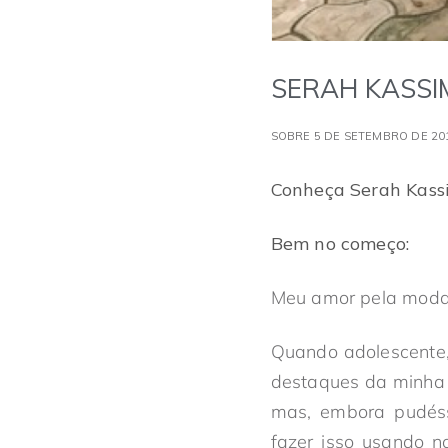
SERAH KASSI
SOBRE 5 DE SETEMBRO DE 20
Conheça Serah Kass
Bem no começo:
Meu amor pela moda 
Quando adolescente,
destaques da minha 
mas, embora pudéss
fazer isso usando n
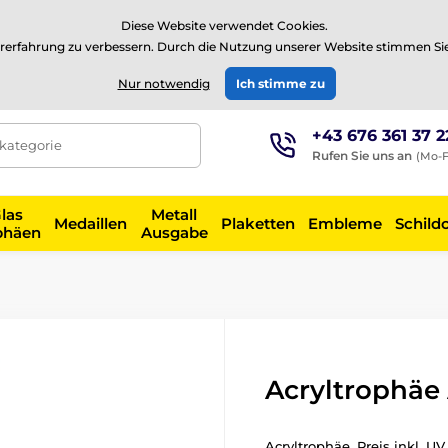
⭐Siehe 504 verifizierte Bewertungen auf
Trustpilot
⭐
Diese Website verwendet Cookies.
rerfahrung zu verbessern. Durch die Nutzung unserer Website stimmen Si
EUR
Nur notwendig
Ich stimme zu
+43 676 361 37 2
tkategorie
Rufen Sie uns an
(Mo-F
las
Metall
Medaillen
Plaketten
Embleme
Schild
phäen
Ausgabe
Acryltrophäe
Acryltrophäe. Preis inkl. U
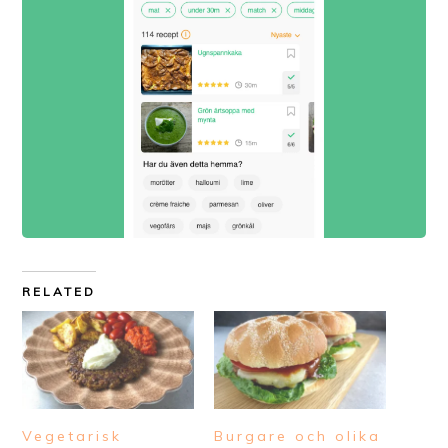
RELATED
Vegetarisk
Burgare och olika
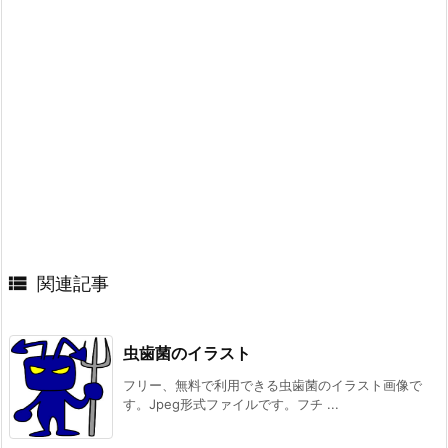

関連記事
虫歯菌のイラスト
フリー、無料で利用できる虫歯菌のイラスト画像で
す。Jpeg形式ファイルです。フチ ...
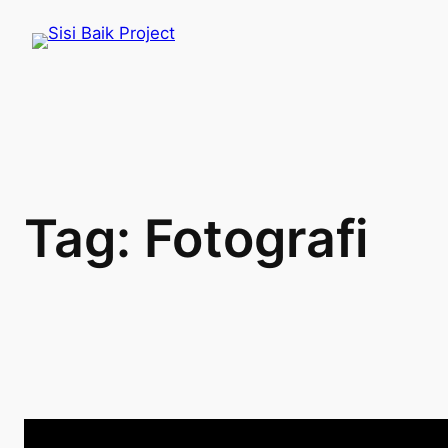
Skip
to
content
Tag:
Fotografi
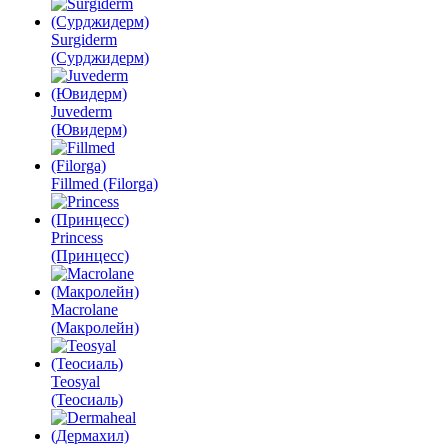
Surgiderm
(Сурджидерм)
Juvederm
(Ювидерм)
Fillmed (Filorga)
Princess
(Принцесс)
Macrolane
(Макролейн)
Teosyal
(Теосиаль)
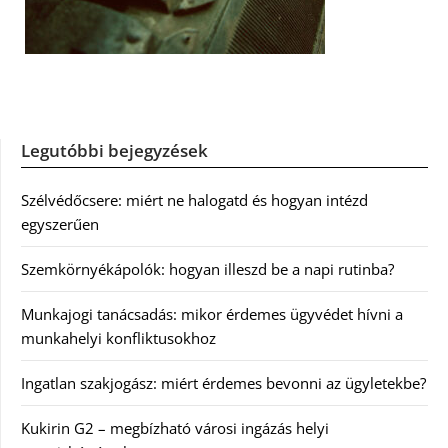
Legutóbbi bejegyzések
Szélvédőcsere: miért ne halogatd és hogyan intézd
egyszerűen
Szemkörnyékápolók: hogyan illeszd be a napi rutinba?
Munkajogi tanácsadás: mikor érdemes ügyvédet hívni a
munkahelyi konfliktusokhoz
Ingatlan szakjogász: miért érdemes bevonni az ügyletekbe?
Kukirin G2 – megbízható városi ingázás helyi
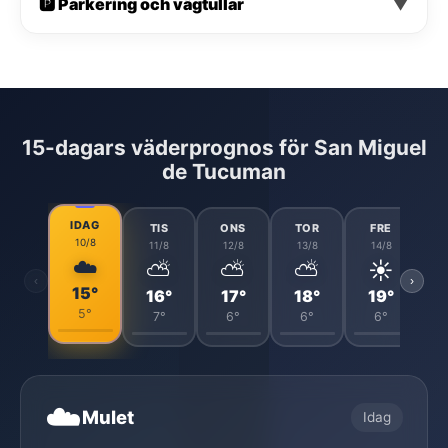
🅿️ Parkering och vägtullar
▼
15-dagars väderprognos för San Miguel
de Tucuman
IDAG
TIS
ONS
TOR
FRE
10/8
11/8
12/8
13/8
14/8
☁️
⛅
⛅
⛅
☀️
‹
›
15°
16°
17°
18°
19°
5°
7°
6°
6°
6°
☁️
Mulet
Idag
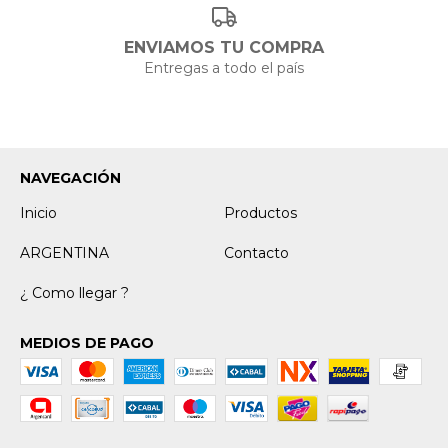
ENVIAMOS TU COMPRA
Entregas a todo el país
NAVEGACIÓN
Inicio
Productos
ARGENTINA
Contacto
¿ Como llegar ?
MEDIOS DE PAGO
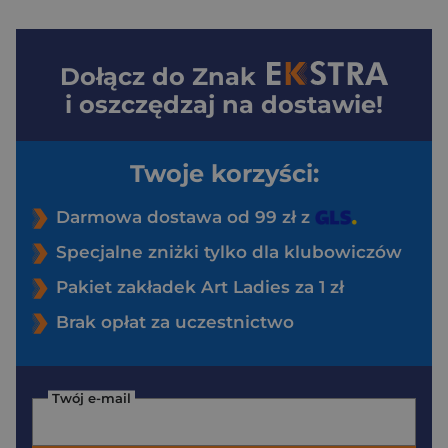
Dołącz do
Znak
i oszczędzaj na dostawie!
Twoje korzyści:
Darmowa dostawa od 99 zł z
Specjalne zniżki tylko dla klubowiczów
Pakiet zakładek Art Ladies za 1 zł
Brak opłat za uczestnictwo
Twój e-mail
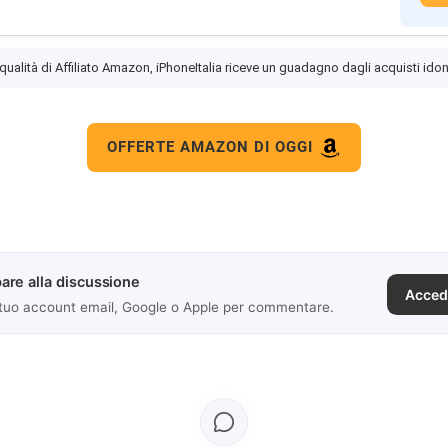
 qualità di Affiliato Amazon, iPhoneItalia riceve un guadagno dagli acquisti idon
OFFERTE AMAZON DI OGGI
are alla discussione
Acced
 tuo account email, Google o Apple per commentare.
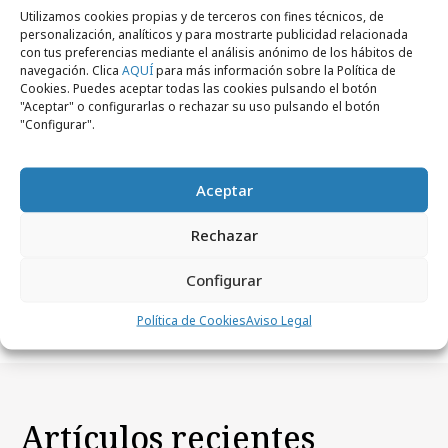
Utilizamos cookies propias y de terceros con fines técnicos, de
personalización, analíticos y para mostrarte publicidad relacionada
con tus preferencias mediante el análisis anónimo de los hábitos de
navegación. Clica
AQUÍ
para más información sobre la Política de
Cookies. Puedes aceptar todas las cookies pulsando el botón
"Aceptar" o configurarlas o rechazar su uso pulsando el botón
"Configurar".
Aceptar
Rechazar
jueves, 9 de julio 2026
La creatividad premiada en la era de la
Configurar
inteligencia artificial
Política de Cookies
Aviso Legal
Artículos recientes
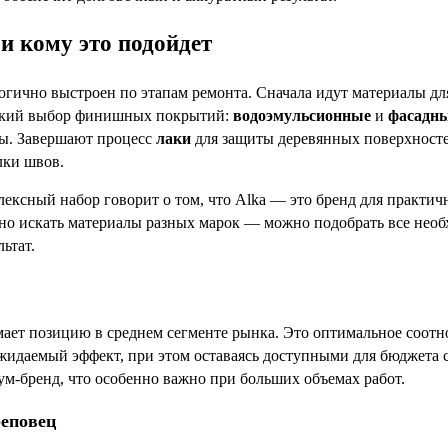
и кому это подойдет
огично выстроен по этапам ремонта. Сначала идут материалы дл
окий выбор финишных покрытий:
водоэмульсионные
и
фасадны
ры. Завершают процесс
лаки
для защиты деревянных поверхносте
лки швов.
ексный набор говорит о том, что Alka — это бренд для практич
но искать материалы разных марок — можно подобрать все необх
ьтат.
мает позицию в среднем сегменте рынка. Это оптимальное соотн
жидаемый эффект, при этом оставаясь доступными для бюджета с
ум-бренд, что особенно важно при больших объемах работ.
реповец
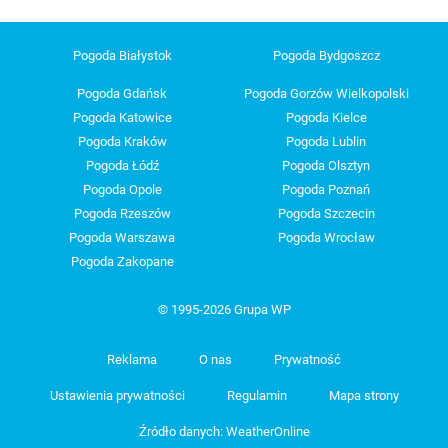
Pogoda Białystok
Pogoda Bydgoszcz
Pogoda Gdańsk
Pogoda Gorzów Wielkopolski
Pogoda Katowice
Pogoda Kielce
Pogoda Kraków
Pogoda Lublin
Pogoda Łódź
Pogoda Olsztyn
Pogoda Opole
Pogoda Poznań
Pogoda Rzeszów
Pogoda Szczecin
Pogoda Warszawa
Pogoda Wrocław
Pogoda Zakopane
© 1995-2026 Grupa WP
Reklama
O nas
Prywatność
Ustawienia prywatności
Regulamin
Mapa strony
Źródło danych: WeatherOnline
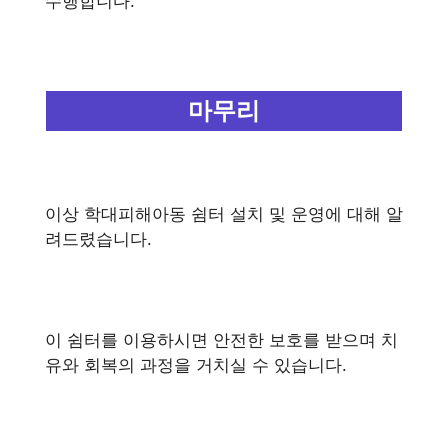
수행합니다.
마무리
이상 학대피해아동 쉼터 설치 및 운영에 대해 알
려드렸습니다.
이 쉼터를 이용하시면 안전한 보호를 받으며 치
유와 회복의 과정을 거치실 수 있습니다.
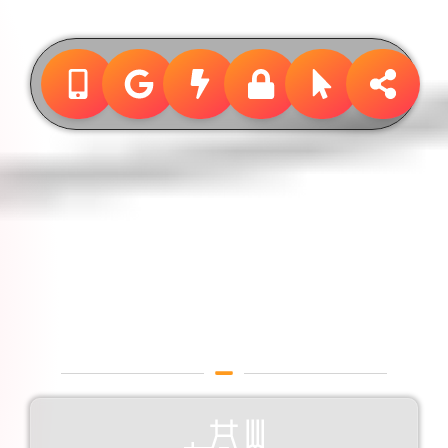
Design &
Publicidade
Designer Gráfico em Embu
das Artes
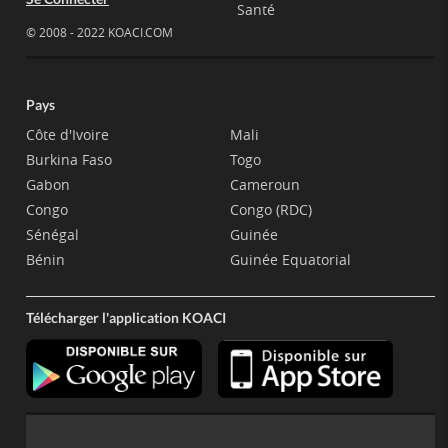
Santé
© 2008 - 2022 KOACI.COM
Pays
Côte d'Ivoire
Mali
Burkina Faso
Togo
Gabon
Cameroun
Congo
Congo (RDC)
Sénégal
Guinée
Bénin
Guinée Equatorial
Télécharger l'application KOACI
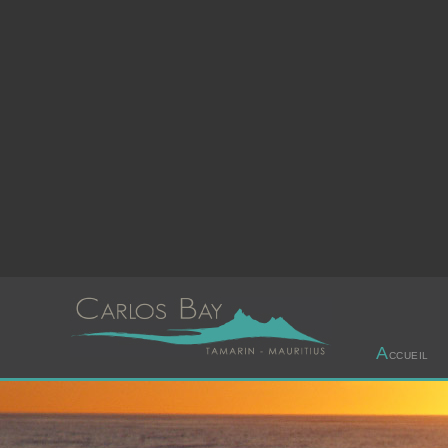
A
CCUEIL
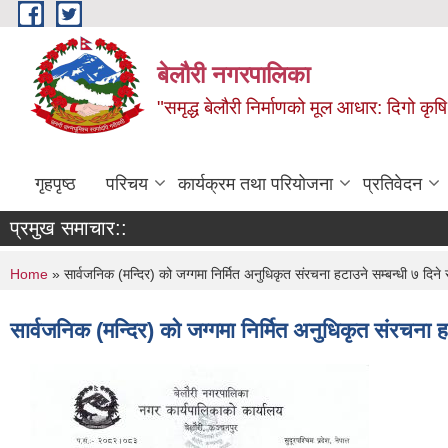
Skip to main content
बेलौरी नगरपालिका
"समृद्ध बेलौरी निर्माणको मूल आधार: दिगो कृषि,
गृहपृष्ठ
परिचय
कार्यक्रम तथा परियोजना
प्रतिवेदन
प्रमुख समाचार::
You are here
Home
» सार्वजनिक (मन्दिर) को जग्गमा निर्मित अनुधिकृत संरचना हटाउने सम्बन्धी ७ दिने
सार्वजनिक (मन्दिर) को जग्गमा निर्मित अनुधिकृत संरचना 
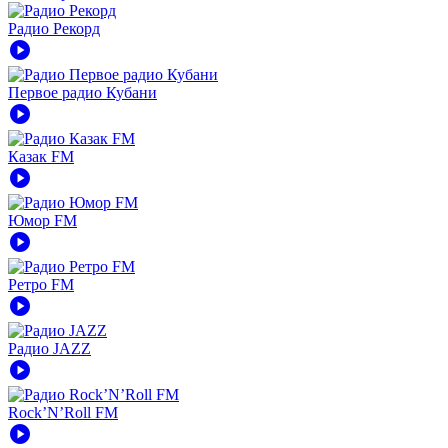
Радио Рекорд
play_circle
Первое радио Кубани
play_circle
Казак FM
play_circle
Юмор FM
play_circle
Ретро FM
play_circle
Радио JAZZ
play_circle
Rock’N’Roll FM
play_circle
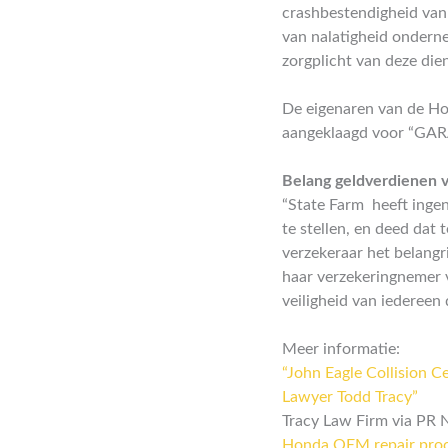
crashbestendigheid van
van nalatigheid onderne
zorgplicht van deze die
De eigenaren van de Ho
aangeklaagd voor “GA
Belang geldverdienen v
“State Farm heeft ingen
te stellen, en deed dat
verzekeraar het belangr
haar verzekeringnemer v
veiligheid van iedereen
Meer informatie:
“John Eagle Collision 
Lawyer Todd Tracy”
Tracy Law Firm via PR
Honda OEM repair pro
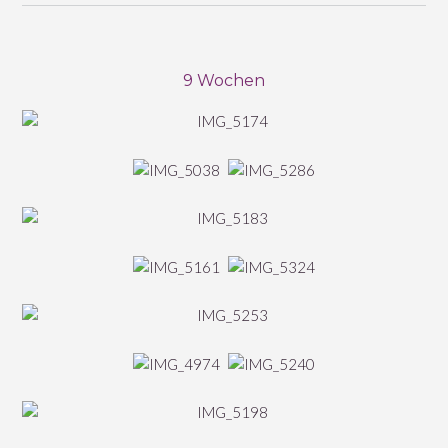
9 Wochen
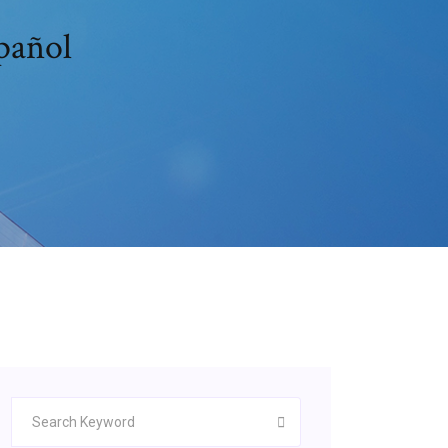
pañol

* * * *

* WHAT IS REQUIRED
Could you repeat the listing above exactly, omitting its pictures?

* ANSWER SECTION
SERAH KASSI
SOBRE 5 DE SETEMBRO DE 20
Conheça Serah Kass
Bem no começo:
Meu amor pela moda 
Quando adolescente,
destaques da minha 
mas, embora pudéss
fazer isso usando n
⭐Siehe 504 verifizierte Bewertungen auf
Trustpilot
⭐
Diese Website verwendet Cookies.
rerfahrung zu verbessern. Durch die Nutzung unserer Website stimmen Si
EUR
Nur notwendig
Ich stimme zu
+43 676 361 37 2
tkategorie
Rufen Sie uns an
(Mo-F
las
Metall
Medaillen
Plaketten
Embleme
Schild
phäen
Ausgabe
Acryltrophäe
Acryltrophäe. Preis inkl. U
RELATED
Vegetarisk
Burgare och olika

関連記事
虫歯菌のイラスト
フリー、無料で利用できる虫歯菌のイラスト画像で
す。Jpeg形式ファイルです。フチ ...
Skip
to
content
Tag:
Fotografi
Surgiderm
(Сурджидерм)
Juvederm
(Ювидерм)
Fillmed (Filorga)
Princess
(Принцесс)
Macrolane
(Макролейн)
Teosyal
(Теосиаль)
Legutóbbi bejegyzések
Szélvédőcsere: miért ne halogatd és hogyan intézd
egyszerűen
Szemkörnyékápolók: hogyan illeszd be a napi rutinba?
Munkajogi tanácsadás: mikor érdemes ügyvédet hívni a
munkahelyi konfliktusokhoz
Ingatlan szakjogász: miért érdemes bevonni az ügyletekbe?
Kukirin G2 – megbízható városi ingázás helyi
🅿️ Parkering och vägtullar
▼
15-dagars väderprognos för San Miguel
de Tucuman
IDAG
TIS
ONS
TOR
FRE
10/8
11/8
12/8
13/8
14/8
☁️
⛅
⛅
⛅
☀️
‹
›
15°
16°
17°
18°
19°
5°
7°
6°
6°
6°
☁️
Mulet
Idag
ENVIAMOS TU COMPRA
Entregas a todo el país
NAVEGACIÓN
Inicio
Productos
ARGENTINA
Contacto
¿ Como llegar ?
MEDIOS DE PAGO
Dołącz do
Znak
i oszczędzaj na dostawie!
Twoje korzyści:
Darmowa dostawa od 99 zł z
Specjalne zniżki tylko dla klubowiczów
Pakiet zakładek Art Ladies za 1 zł
Brak opłat za uczestnictwo
Twój e-mail
 qualità di Affiliato Amazon, iPhoneItalia riceve un guadagno dagli acquisti idon
OFFERTE AMAZON DI OGGI
are alla discussione
Acced
 tuo account email, Google o Apple per commentare.
Utilizamos cookies propias y de terceros con fines técnicos, de
personalización, analíticos y para mostrarte publicidad relacionada
con tus preferencias mediante el análisis anónimo de los hábitos de
navegación. Clica
AQUÍ
para más información sobre la Política de
Cookies. Puedes aceptar todas las cookies pulsando el botón
"Aceptar" o configurarlas o rechazar su uso pulsando el botón
"Configurar".
Aceptar
Rechazar
jueves, 9 de julio 2026
La creatividad premiada en la era de la
Configurar
inteligencia artificial
Política de Cookies
Aviso Legal
Artículos recientes
и кому это подойдет
огично выстроен по этапам ремонта. Сначала идут материалы дл
окий выбор финишных покрытий:
водоэмульсионные
и
фасадны
ры. Завершают процесс
лаки
для защиты деревянных поверхносте
лки швов.
ексный набор говорит о том, что Alka — это бренд для практич
но искать материалы разных марок — можно подобрать все необх
ьтат.
мает позицию в среднем сегменте рынка. Это оптимальное соотн
жидаемый эффект, при этом оставаясь доступными для бюджета с
ум-бренд, что особенно важно при больших объемах работ.
реповец
Pogoda Białystok
Pogoda Bydgoszcz
Pogoda Gdańsk
Pogoda Gorzów Wielkopolski
Pogoda Katowice
Pogoda Kielce
Pogoda Kraków
Pogoda Lublin
Pogoda Łódź
Pogoda Olsztyn
Pogoda Opole
Pogoda Poznań
Pogoda Rzeszów
Pogoda Szczecin
Pogoda Warszawa
Pogoda Wrocław
Pogoda Zakopane
© 1995-2026 Grupa WP
Reklama
O nas
Prywatność
Ustawienia prywatności
Regulamin
Mapa strony
Źródło danych: WeatherOnline
수행합니다.
마무리
이상 학대피해아동 쉼터 설치 및 운영에 대해 알
려드렸습니다.
이 쉼터를 이용하시면 안전한 보호를 받으며 치
유와 회복의 과정을 거치실 수 있습니다.
Design &
Publicidade
Designer Gráfico em Embu
das Artes
Santé
© 2008 - 2022 KOACI.COM
Pays
Côte d'Ivoire
Mali
Burkina Faso
Togo
Gabon
Cameroun
Congo
Congo (RDC)
Sénégal
Guinée
Bénin
Guinée Equatorial
Télécharger l'application KOACI
A
CCUEIL
Skip to main content
बेलौरी नगरपालिका
"समृद्ध बेलौरी निर्माणको मूल आधार: दिगो कृषि,
गृहपृष्ठ
परिचय
कार्यक्रम तथा परियोजना
प्रतिवेदन
प्रमुख समाचार::
You are here
Home
» सार्वजनिक (मन्दिर) को जग्गमा निर्मित अनुधिकृत संरचना हटाउने सम्बन्धी ७ दिने
सार्वजनिक (मन्दिर) को जग्गमा निर्मित अनुधिकृत संरचना 
Радио Рекорд
play_circle
Первое радио Кубани
play_circle
Казак FM
play_circle
Юмор FM
play_circle
Ретро FM
play_circle
Радио JAZZ
play_circle
Rock’N’Roll FM
play_circle
crashbestendigheid van
van nalatigheid onderne
zorgplicht van deze die
De eigenaren van de Ho
aangeklaagd voor “GA
Belang geldverdienen v
“State Farm heeft ingen
te stellen, en deed dat
verzekeraar het belangr
haar verzekeringnemer v
veiligheid van iedereen
Meer informatie:
“John Eagle Collision 
Lawyer Todd Tracy”
Tracy Law Firm via PR
Honda OEM repair pro
9 Wochen
pañol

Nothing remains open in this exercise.